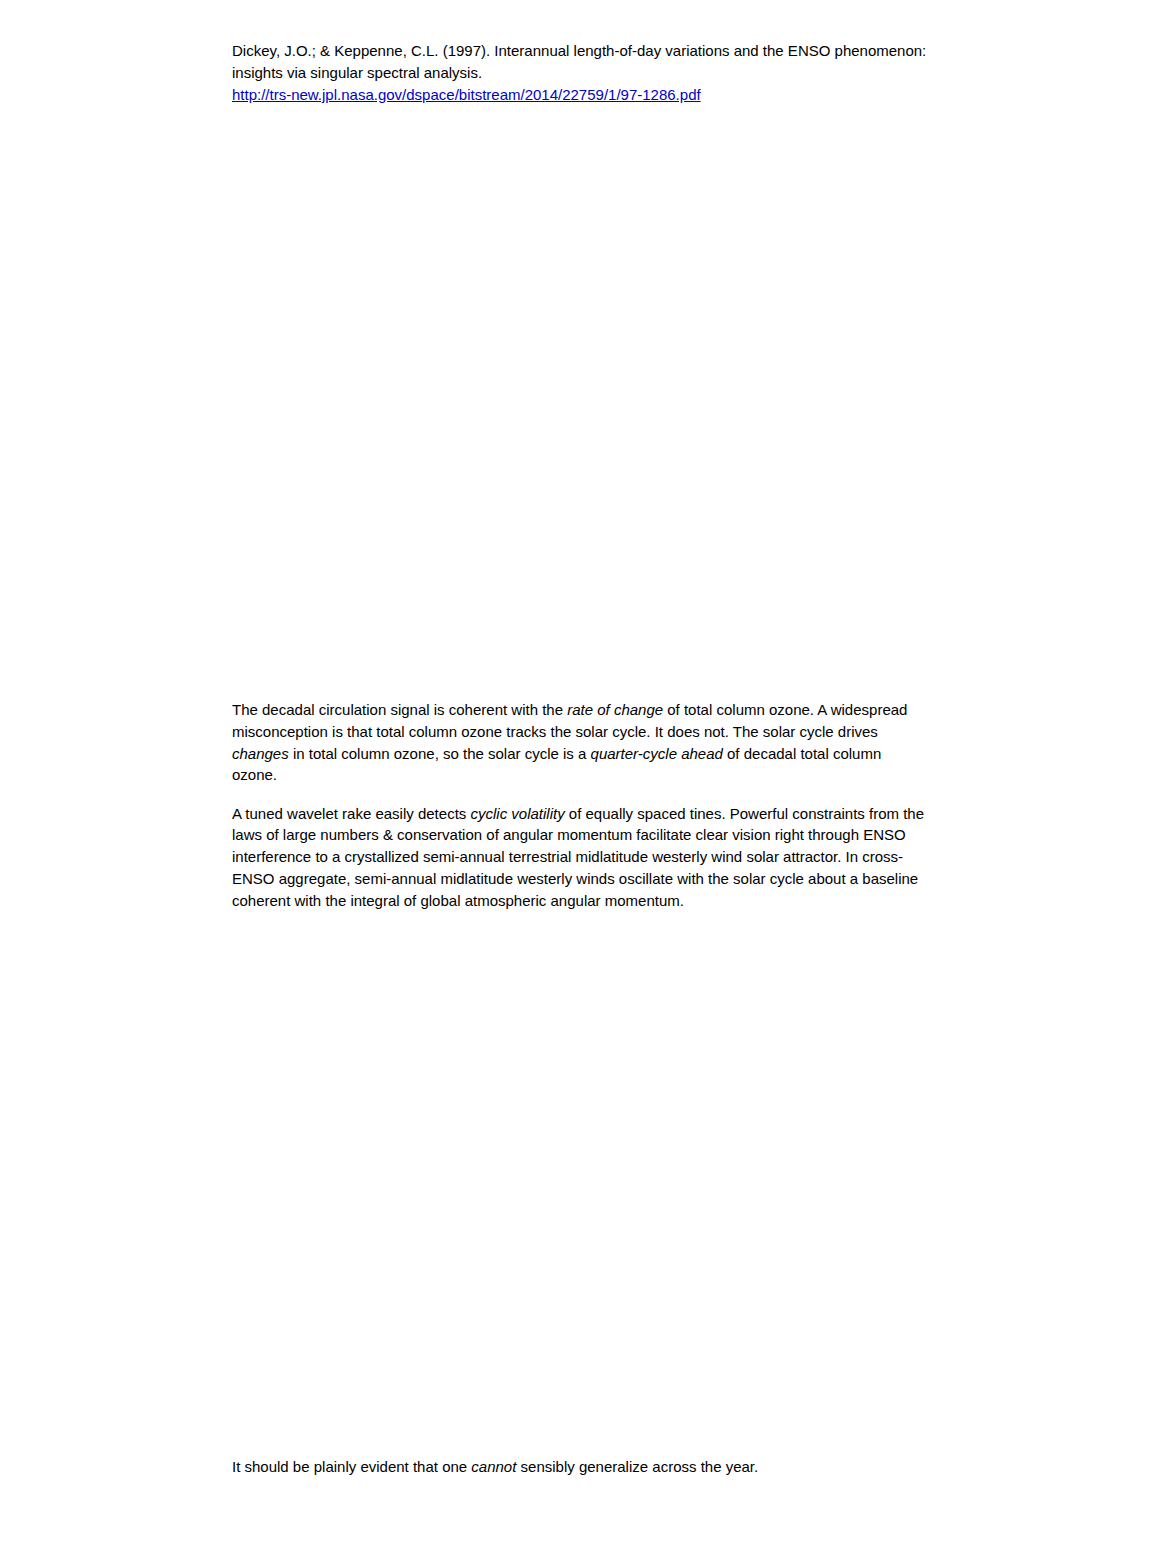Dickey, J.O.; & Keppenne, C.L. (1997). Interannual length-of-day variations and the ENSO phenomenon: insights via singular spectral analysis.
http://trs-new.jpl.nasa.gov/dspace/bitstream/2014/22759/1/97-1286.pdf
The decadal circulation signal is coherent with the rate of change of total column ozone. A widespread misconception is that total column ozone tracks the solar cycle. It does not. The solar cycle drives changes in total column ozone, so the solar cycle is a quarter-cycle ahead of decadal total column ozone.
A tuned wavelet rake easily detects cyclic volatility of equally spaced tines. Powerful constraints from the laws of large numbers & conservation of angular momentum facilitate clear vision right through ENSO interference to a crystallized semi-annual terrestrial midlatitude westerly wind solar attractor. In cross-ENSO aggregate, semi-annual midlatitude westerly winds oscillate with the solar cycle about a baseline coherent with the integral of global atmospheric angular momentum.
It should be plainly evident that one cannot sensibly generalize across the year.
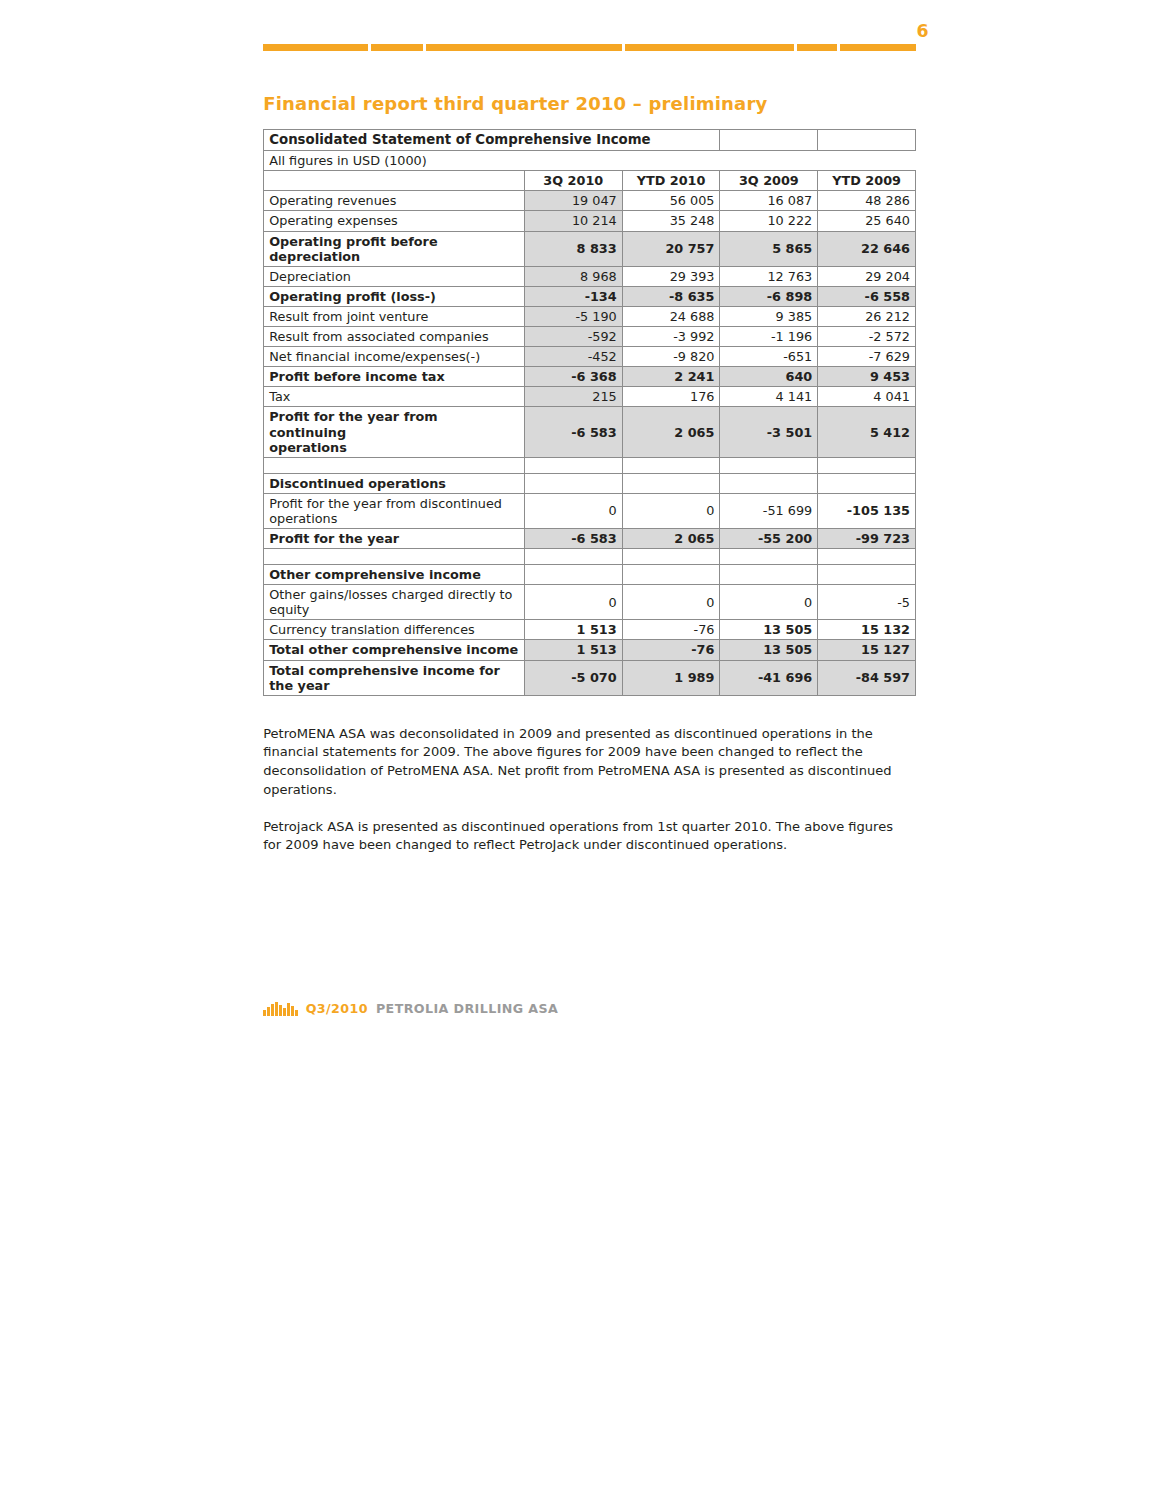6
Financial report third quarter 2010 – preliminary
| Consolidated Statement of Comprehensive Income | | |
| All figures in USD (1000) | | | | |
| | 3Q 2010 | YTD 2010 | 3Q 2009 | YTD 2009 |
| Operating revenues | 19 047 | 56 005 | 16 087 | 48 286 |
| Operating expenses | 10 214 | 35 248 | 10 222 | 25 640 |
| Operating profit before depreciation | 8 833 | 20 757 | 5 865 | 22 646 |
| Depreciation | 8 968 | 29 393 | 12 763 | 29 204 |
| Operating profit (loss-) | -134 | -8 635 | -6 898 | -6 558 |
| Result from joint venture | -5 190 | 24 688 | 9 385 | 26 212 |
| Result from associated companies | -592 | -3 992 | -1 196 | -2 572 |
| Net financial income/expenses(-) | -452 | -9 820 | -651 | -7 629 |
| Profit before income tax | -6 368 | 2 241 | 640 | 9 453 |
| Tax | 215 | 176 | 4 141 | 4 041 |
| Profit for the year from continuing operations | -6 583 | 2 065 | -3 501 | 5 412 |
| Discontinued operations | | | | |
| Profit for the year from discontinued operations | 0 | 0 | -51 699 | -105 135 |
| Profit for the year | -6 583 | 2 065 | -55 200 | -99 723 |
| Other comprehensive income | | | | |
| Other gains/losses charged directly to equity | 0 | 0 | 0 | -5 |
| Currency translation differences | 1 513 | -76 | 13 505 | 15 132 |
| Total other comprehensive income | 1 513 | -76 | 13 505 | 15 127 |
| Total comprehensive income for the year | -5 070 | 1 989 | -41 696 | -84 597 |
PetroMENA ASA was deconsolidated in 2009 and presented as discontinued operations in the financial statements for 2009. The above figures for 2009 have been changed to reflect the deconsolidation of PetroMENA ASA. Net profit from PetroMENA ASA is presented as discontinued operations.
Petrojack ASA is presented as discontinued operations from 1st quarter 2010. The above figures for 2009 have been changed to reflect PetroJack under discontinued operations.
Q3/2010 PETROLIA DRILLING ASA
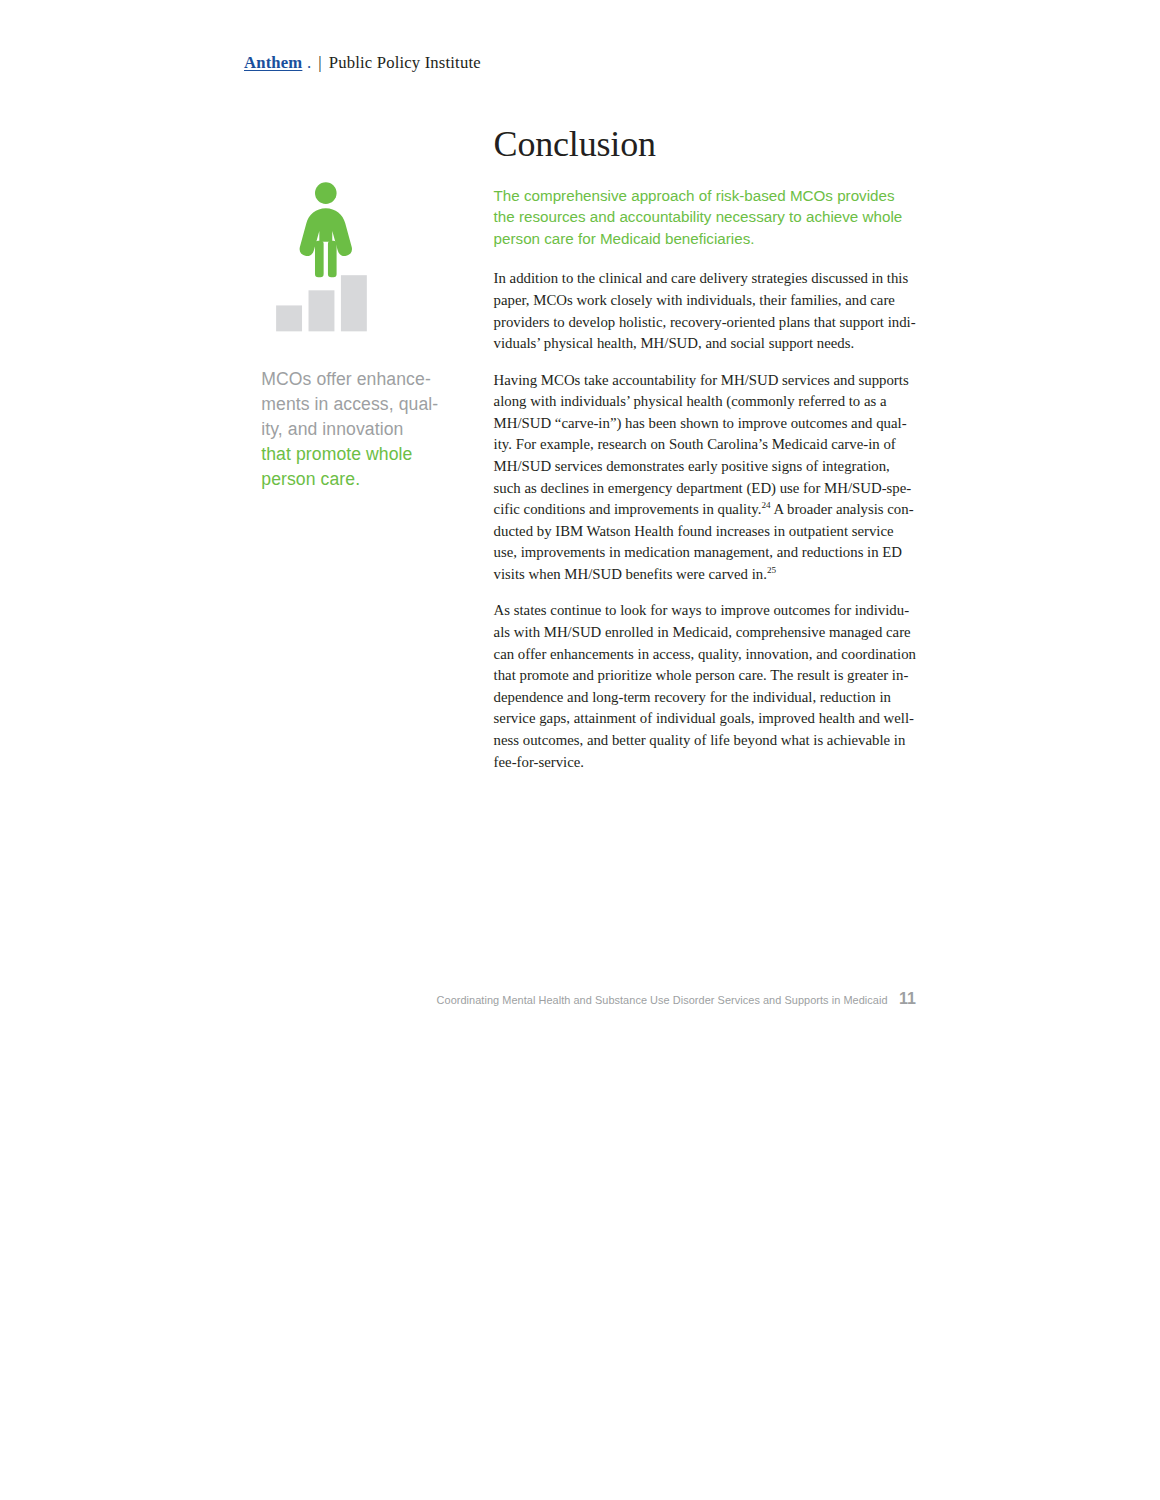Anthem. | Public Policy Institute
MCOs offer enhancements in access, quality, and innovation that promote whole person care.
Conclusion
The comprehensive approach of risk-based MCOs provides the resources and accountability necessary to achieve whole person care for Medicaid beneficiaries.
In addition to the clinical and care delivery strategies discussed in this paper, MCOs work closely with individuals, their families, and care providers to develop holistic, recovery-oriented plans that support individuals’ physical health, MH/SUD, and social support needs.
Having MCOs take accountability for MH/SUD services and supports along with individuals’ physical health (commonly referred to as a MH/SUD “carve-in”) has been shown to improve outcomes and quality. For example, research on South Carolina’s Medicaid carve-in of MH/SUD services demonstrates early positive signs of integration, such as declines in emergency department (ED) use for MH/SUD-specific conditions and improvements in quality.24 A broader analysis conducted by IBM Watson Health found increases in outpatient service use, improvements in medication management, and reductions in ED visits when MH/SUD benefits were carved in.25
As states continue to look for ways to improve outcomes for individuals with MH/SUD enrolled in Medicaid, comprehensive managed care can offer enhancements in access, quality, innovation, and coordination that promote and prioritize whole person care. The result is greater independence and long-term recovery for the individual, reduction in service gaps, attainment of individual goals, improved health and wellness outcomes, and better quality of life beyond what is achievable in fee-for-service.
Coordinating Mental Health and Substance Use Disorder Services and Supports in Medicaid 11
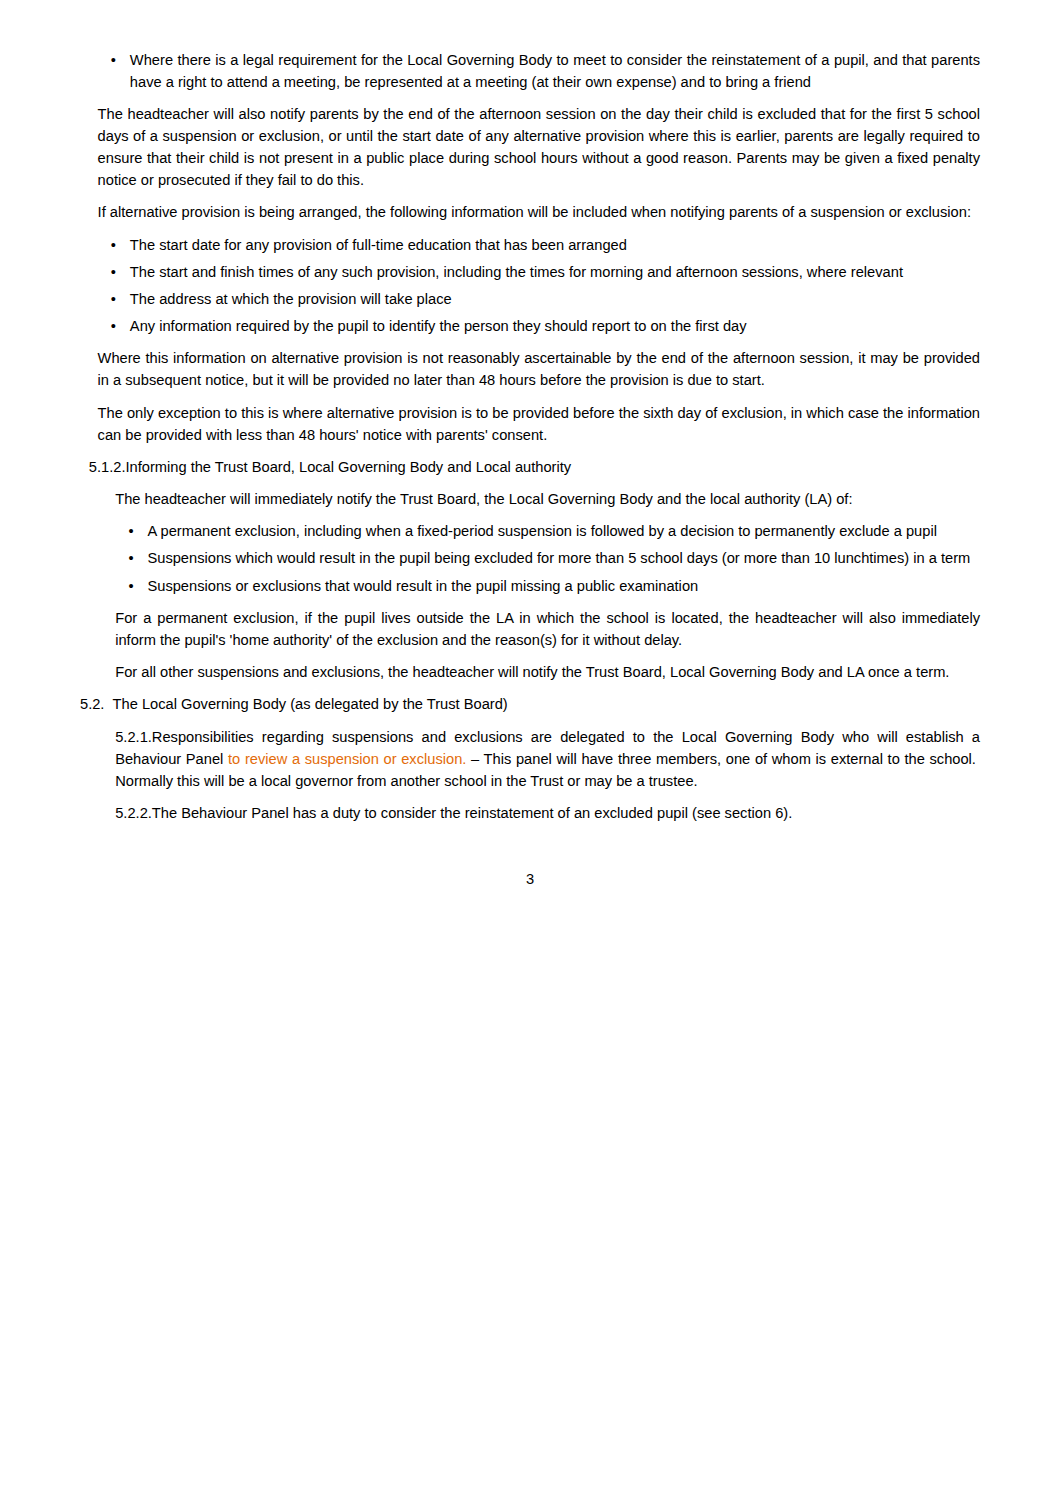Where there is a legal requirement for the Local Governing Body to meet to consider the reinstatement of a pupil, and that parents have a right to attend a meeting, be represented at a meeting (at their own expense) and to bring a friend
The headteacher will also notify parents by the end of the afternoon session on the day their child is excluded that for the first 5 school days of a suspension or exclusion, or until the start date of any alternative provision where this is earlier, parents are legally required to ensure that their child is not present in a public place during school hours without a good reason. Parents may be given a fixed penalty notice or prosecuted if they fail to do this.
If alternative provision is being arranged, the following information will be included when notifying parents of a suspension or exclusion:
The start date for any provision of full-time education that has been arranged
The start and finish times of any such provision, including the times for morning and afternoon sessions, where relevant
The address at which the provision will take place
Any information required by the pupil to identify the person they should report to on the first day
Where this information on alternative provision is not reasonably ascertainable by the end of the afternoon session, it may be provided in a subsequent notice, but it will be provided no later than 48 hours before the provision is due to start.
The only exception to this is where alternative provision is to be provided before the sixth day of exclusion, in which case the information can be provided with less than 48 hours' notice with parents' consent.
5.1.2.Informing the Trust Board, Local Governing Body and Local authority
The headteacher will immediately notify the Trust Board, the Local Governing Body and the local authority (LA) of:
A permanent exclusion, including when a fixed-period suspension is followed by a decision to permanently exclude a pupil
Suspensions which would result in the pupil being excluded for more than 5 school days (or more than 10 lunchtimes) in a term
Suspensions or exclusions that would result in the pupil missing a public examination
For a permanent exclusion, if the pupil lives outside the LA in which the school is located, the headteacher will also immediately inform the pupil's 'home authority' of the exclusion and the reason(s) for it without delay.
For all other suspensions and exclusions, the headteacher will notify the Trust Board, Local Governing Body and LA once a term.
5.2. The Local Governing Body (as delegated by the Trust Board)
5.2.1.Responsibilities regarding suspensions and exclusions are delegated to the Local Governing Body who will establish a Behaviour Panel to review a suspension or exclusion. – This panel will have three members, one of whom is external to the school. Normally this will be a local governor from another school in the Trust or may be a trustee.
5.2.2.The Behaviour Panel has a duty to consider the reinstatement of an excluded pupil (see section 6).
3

__WHAT TO WORK ON__
What is needed is an exact retyping of the lines from the start of the data through the line with "The decadal circulation", with both end lines kept and every picture left out.

__SOLUTION__
Dickey, J.O.; & Keppenne, C.L. (1997). Interannual length-of-day variations and the ENSO phenomenon: insights via singular spectral analysis.
http://trs-new.jpl.nasa.gov/dspace/bitstream/2014/22759/1/97-1286.pdf
The decadal circulation signal is coherent with the rate of change of total column ozone. A widespread misconception is that total column ozone tracks the solar cycle. It does not. The solar cycle drives changes in total column ozone, so the solar cycle is a quarter-cycle ahead of decadal total column ozone.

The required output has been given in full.